I disagree with Arturo’s comment and disagree voted to indicate this disagreement. I also upvoted his the karma on his comment because I appreciated that he engaged with the post to express his views and that he posted something on the forum to explain those views.
I’d like other people to do something similar. I think that we should upvote people for expressing good faith disagreement and make an effort to explain that disagreement. Otherwise, the forum will become a complete echo chamber where we all just agree with each other.
I also think that we should try particularly hard to engage with new people in the community who express reasonable disagreement. Getting lots of anonymous downvotes without useful insights generally discourage engagements in most situations and I don’t think that this is what we want.

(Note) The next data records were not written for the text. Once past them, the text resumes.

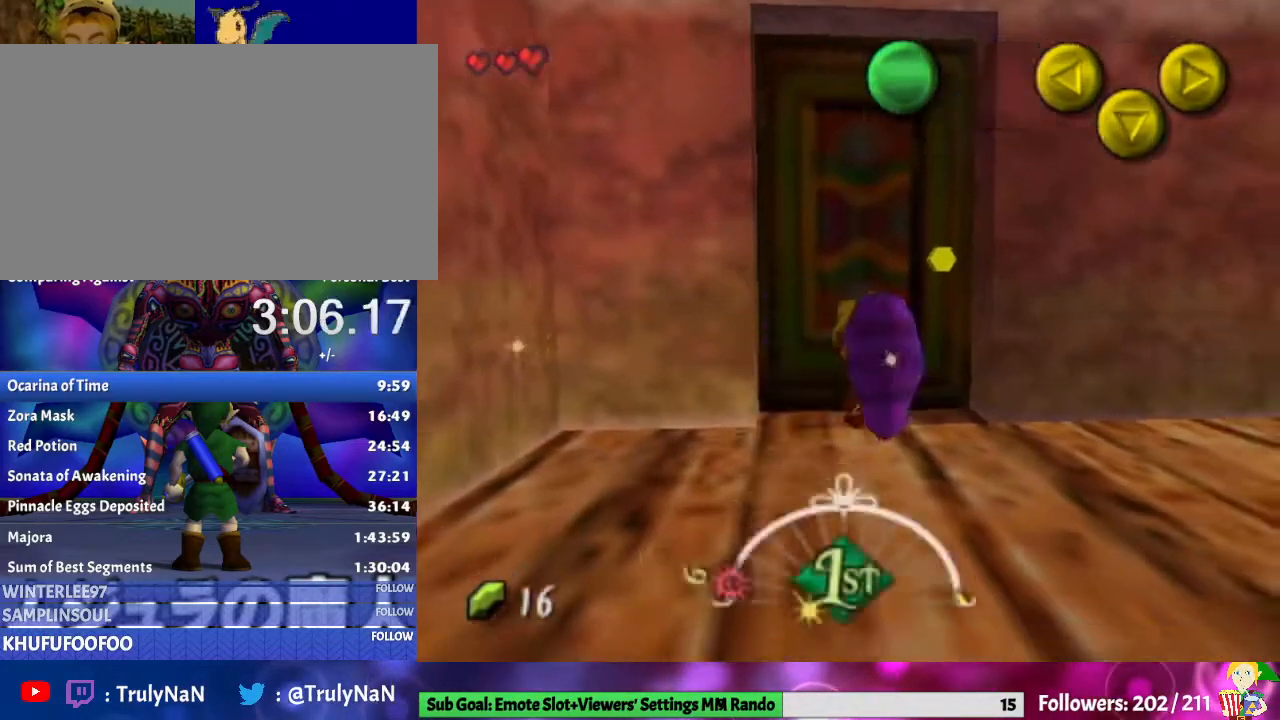
{"buttons": [], "left_stick": "center", "right_stick": "center", "events": []}
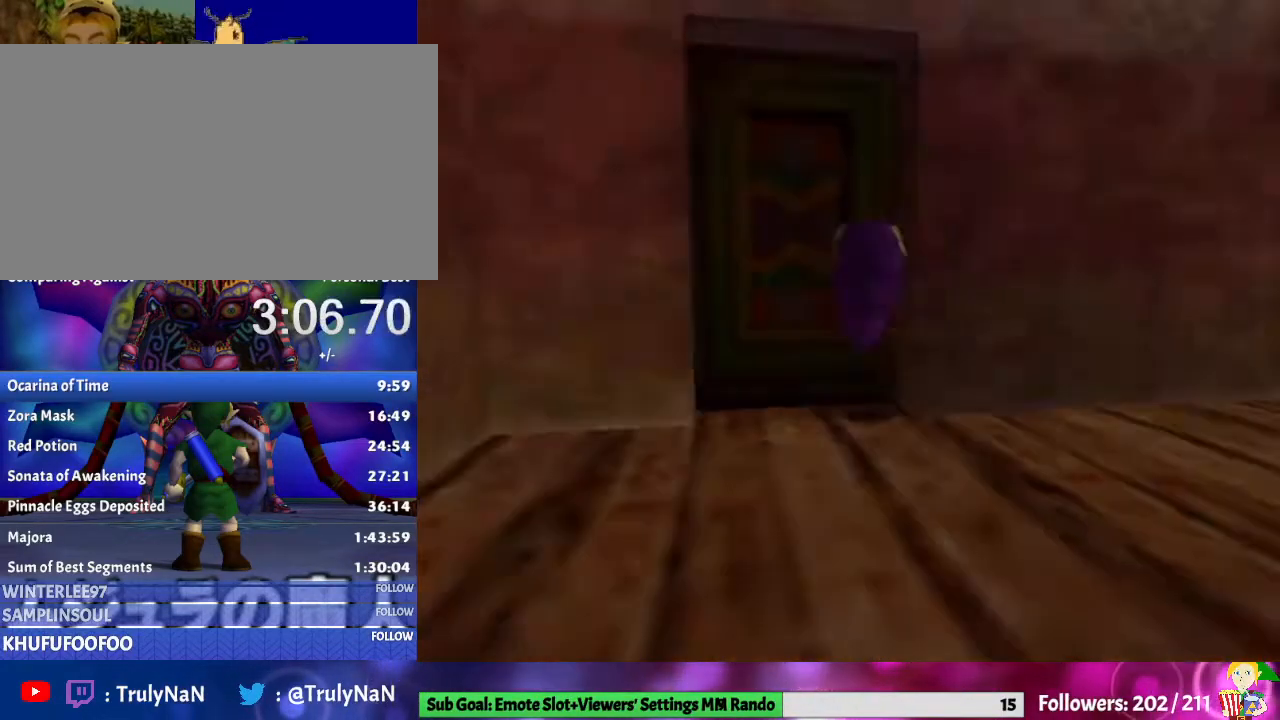
{"buttons": [], "left_stick": "center", "right_stick": "center", "events": []}
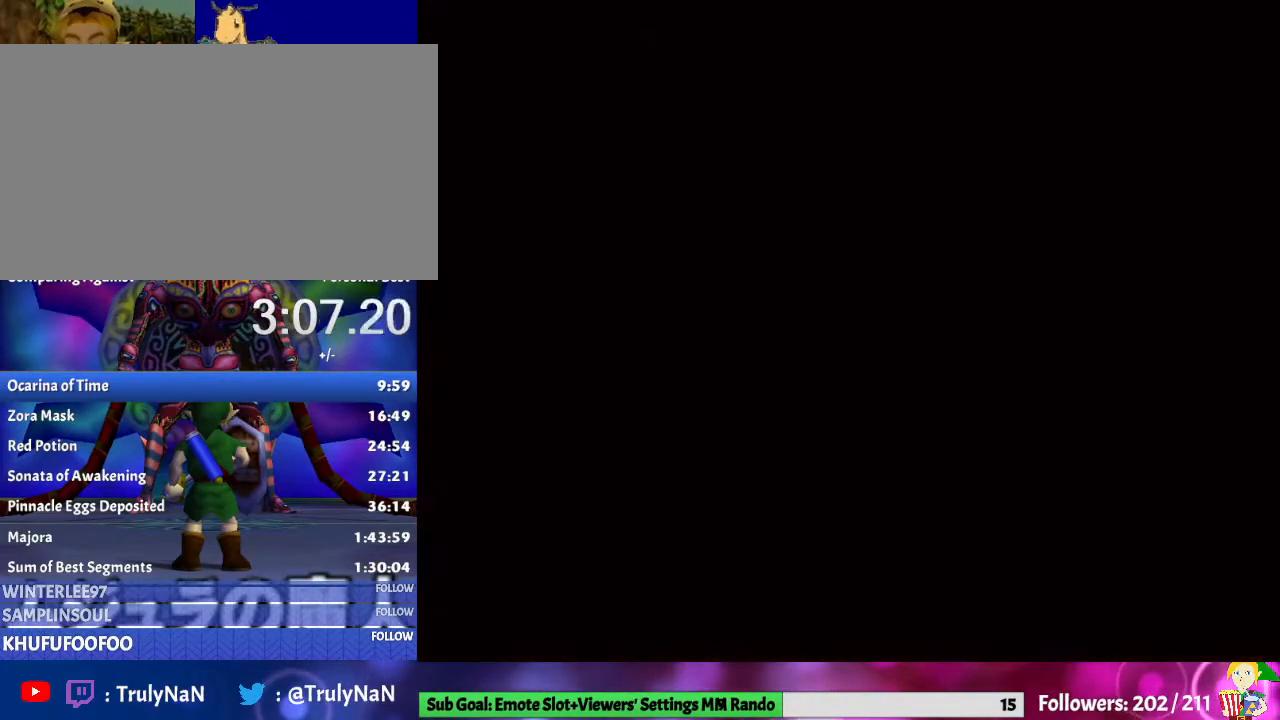
{"buttons": [], "left_stick": "center", "right_stick": "center", "events": []}
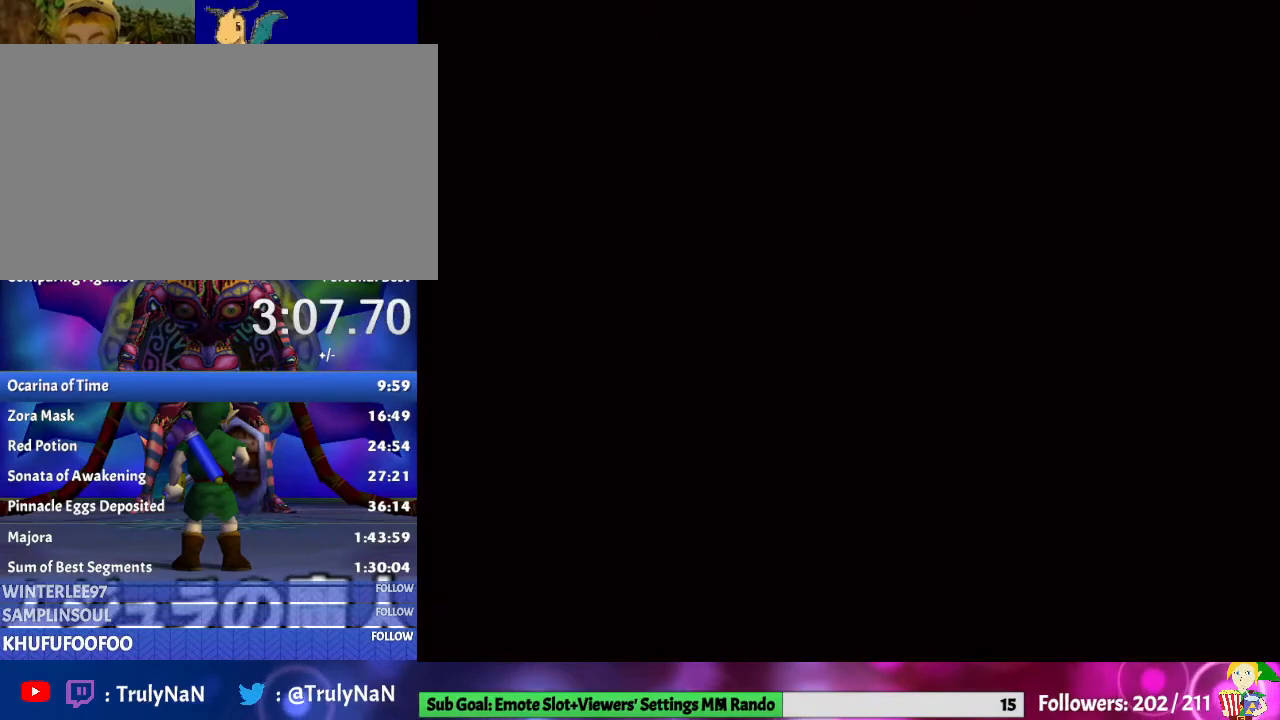
{"buttons": [], "left_stick": "center", "right_stick": "center", "events": []}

Of course. But that doesn’t really apply to Arturo’s comment, which expresses an attitude but doesn’t explain that attitude at all. So Arturo’s comment
can’t be useful to others and
is impossible to engage with, which is why nobody has replied to Arturo on the object-level.

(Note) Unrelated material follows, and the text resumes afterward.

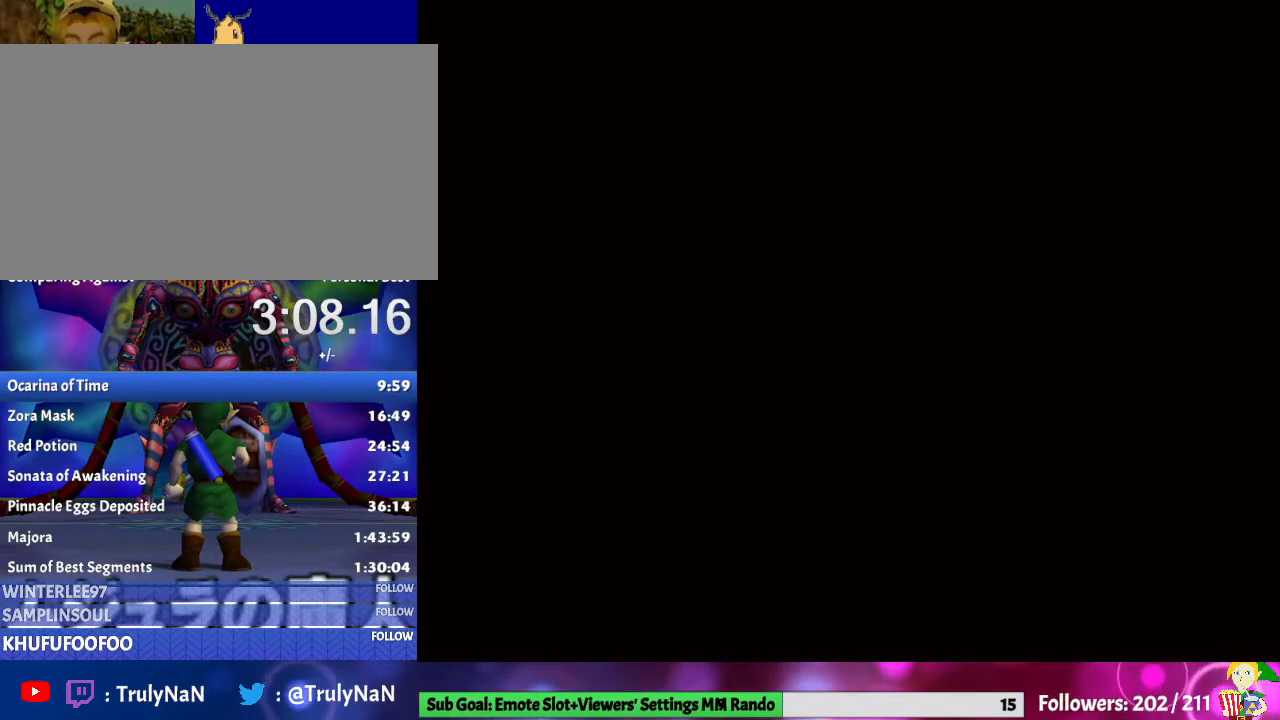
{"buttons": [], "left_stick": "left", "right_stick": "center", "events": [[133, "left_stick", "left"]]}
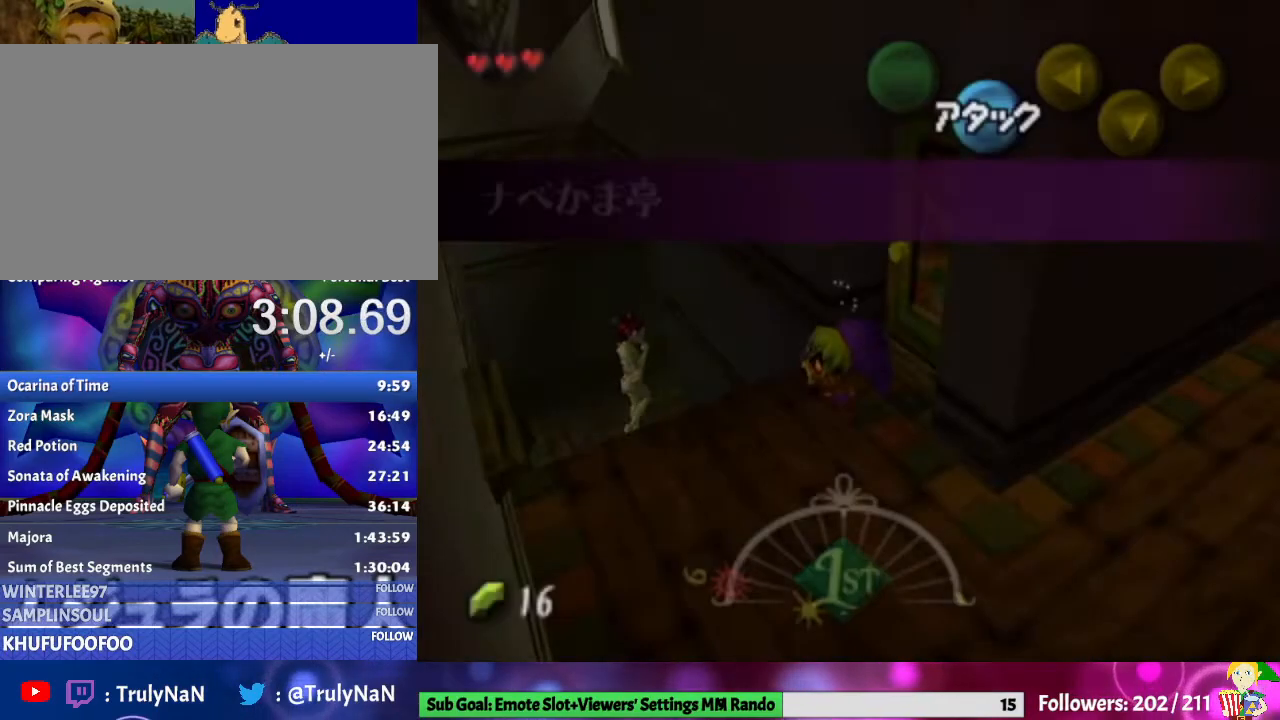
{"buttons": [], "left_stick": "left", "right_stick": "center", "events": []}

I want less unhelpful-unexplained-attitude-expressing on the Forum.
Arturo, I wish you would explain your beliefs more so we can figure out the truth together.
He linked to his post in the comment. I presume that he believes that it explains why he disagrees. I’d consider that contribution to be deserving of not getting downvoted, but I see where you are coming from.
With that said, if he said, “I think we need regulation” and offered two lines of related thoughts and the same link, would people have downvoted his comment for not being useful and being impossible to engage with? Probably not, I suspect.
Anyway, I may be wrong in this case, but I still think that we probably shouldn’t be so quick to downvote comments like this (or at least a bit better). Especially for new community members.
I see a lot of stuff on the forum get no comments at all which seems worse than getting a few comments with opinions.
I often see low effort disagreeing comments on a post get downvoted but similarly low effort agreeable comment (e.g., this sounds great) get upvoted.
I am also influenced by other factors. Discussions I have had and seen where people I know who have been involved in EA for years said that they don’t like using the forum because it is too negative or because they don’t get any engagement on what write.
The expectation that lots of lurkers on the forum don’t feel comfortable sharing quick thoughts or disagreements because they could get downvotes.
My experiences writing posts that almost no-one commented on where I would have welcomed a 2-minute opinion comment made without arguments or a supposedly supporting link.
But of course other people might disagree with all of that or see different trade-offs etc.
I have written two recent posts describing my position. In the first I argued that nuclear war plus our primitive social systems, imply we live in an age of acute existential risk, and the substitution of our flawed governance by AI based government is our chance of survival.
In the second one, I argue that given the kind of specialized AI we are training so far, existential risk from AI is still negligible, and regulation would be premature.
You can comment on the posts themselves, or you can comment both posts here.
This seems aimed at regulators; I’d be more interested in a version for orgs like the CIA or NSA.
Both those orgs seem to have a lot more flexibility than regulators to more or less do what they want when national security is an issue, and AI could plausibly become just that kind of issue.
So ‘policy ideas for the NSA/CIA’ could be at once both more ambitious and more actionable.
Interesting. Do you know of existing sources related to ‘policy ideas for the NSA/CIA’? What can I read to learn about this?
I am (tentatively) excited about all of these ideas.
Thanks for sharing!
Does Open Phil plan to share any of the reasoning?